● **INSTRUCTION**:
Please rewrite the listing, starting at the line with "order: Lamiales" and ending at the end of the listing, with "common name" swapped for "vernacular name" and everything else unchanged. Leave the pictures out of your answer.

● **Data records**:
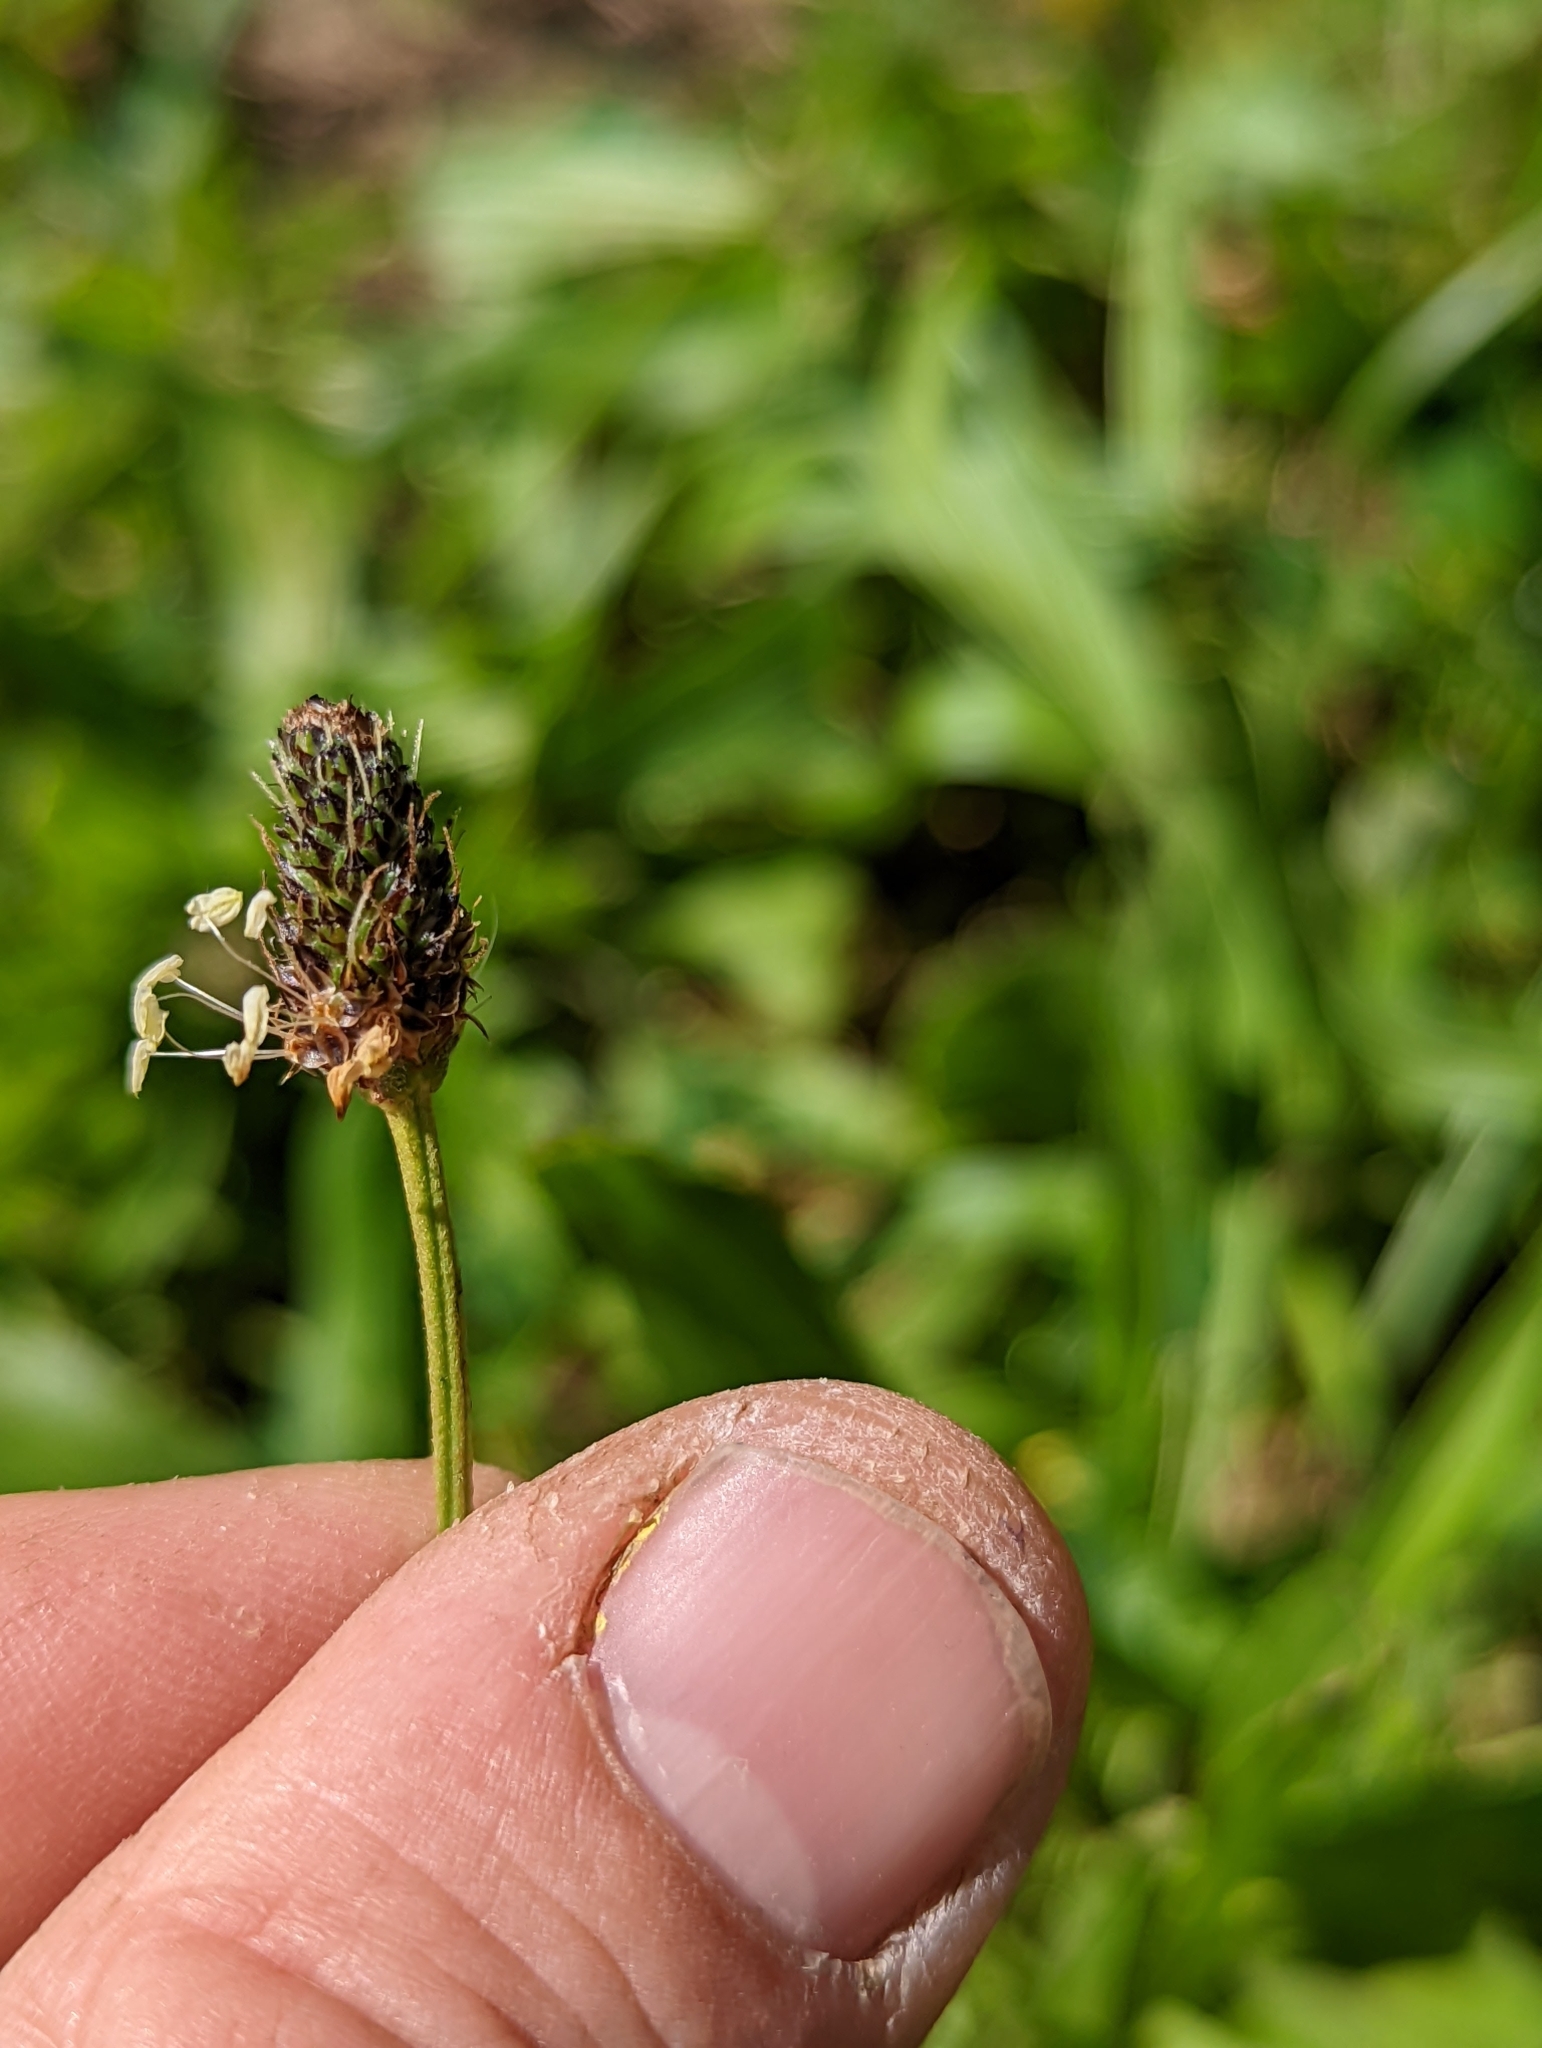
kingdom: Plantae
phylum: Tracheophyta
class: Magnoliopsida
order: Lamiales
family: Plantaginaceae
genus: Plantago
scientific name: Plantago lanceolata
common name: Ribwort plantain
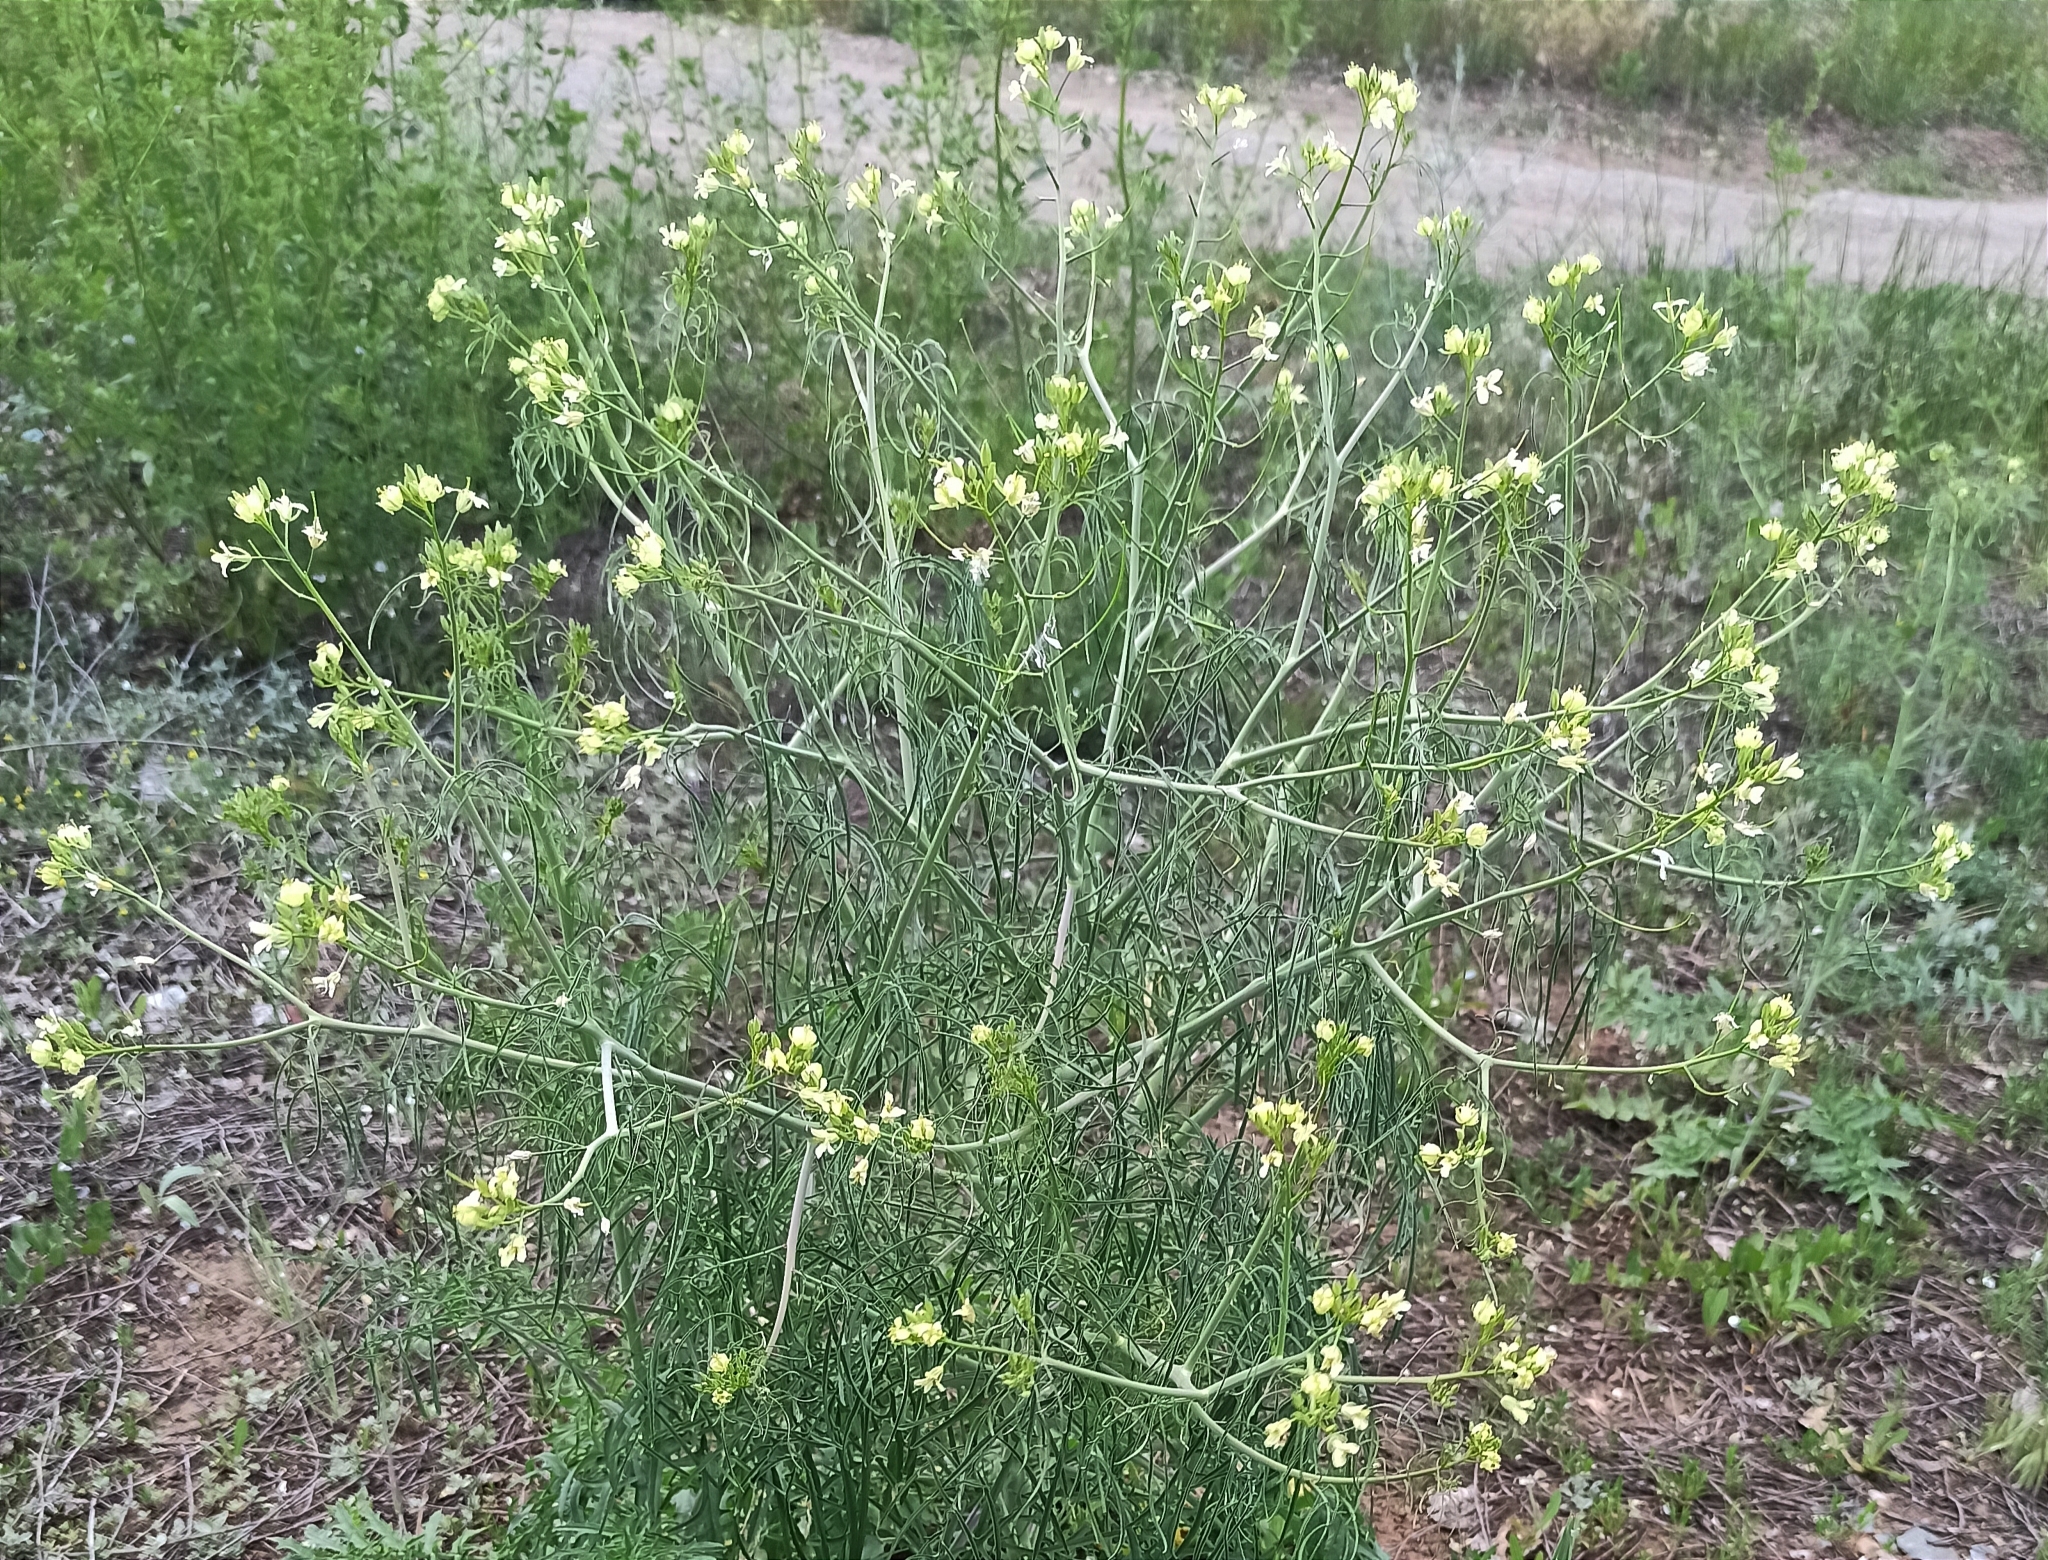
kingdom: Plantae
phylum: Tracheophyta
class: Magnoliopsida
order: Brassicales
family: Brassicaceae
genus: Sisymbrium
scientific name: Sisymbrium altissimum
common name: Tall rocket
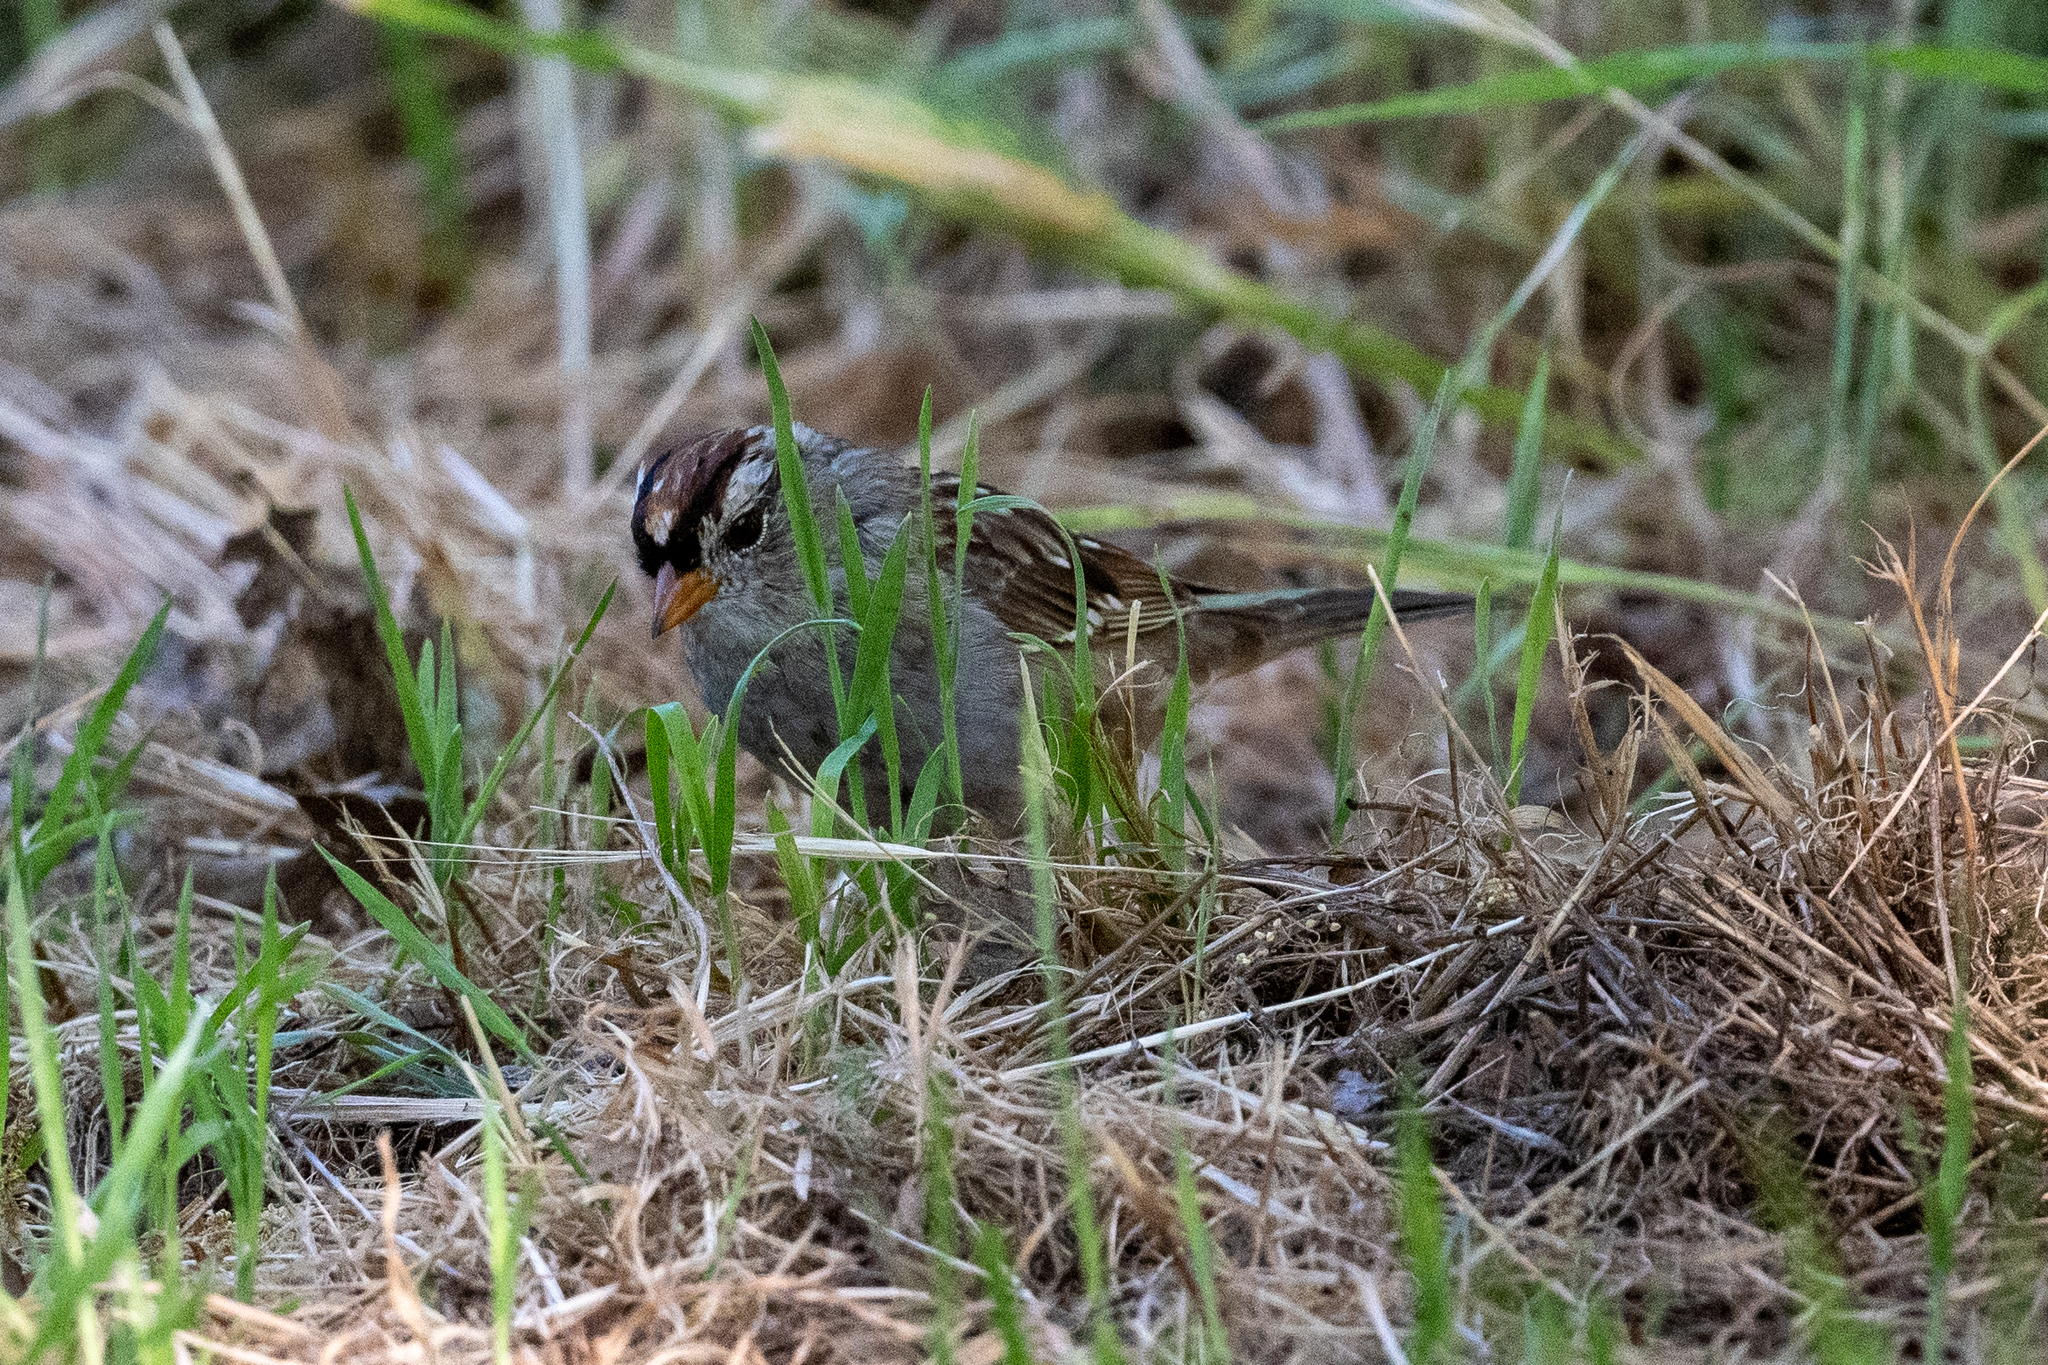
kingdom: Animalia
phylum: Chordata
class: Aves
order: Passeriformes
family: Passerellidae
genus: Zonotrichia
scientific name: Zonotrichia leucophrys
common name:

● **COMPLETED EXERCISE**:
order: Lamiales
family: Plantaginaceae
genus: Plantago
scientific name: Plantago lanceolata
vernacular name: Ribwort plantain
kingdom: Plantae
phylum: Tracheophyta
class: Magnoliopsida
order: Brassicales
family: Brassicaceae
genus: Sisymbrium
scientific name: Sisymbrium altissimum
vernacular name: Tall rocket
kingdom: Animalia
phylum: Chordata
class: Aves
order: Passeriformes
family: Passerellidae
genus: Zonotrichia
scientific name: Zonotrichia leucophrys
vernacular name:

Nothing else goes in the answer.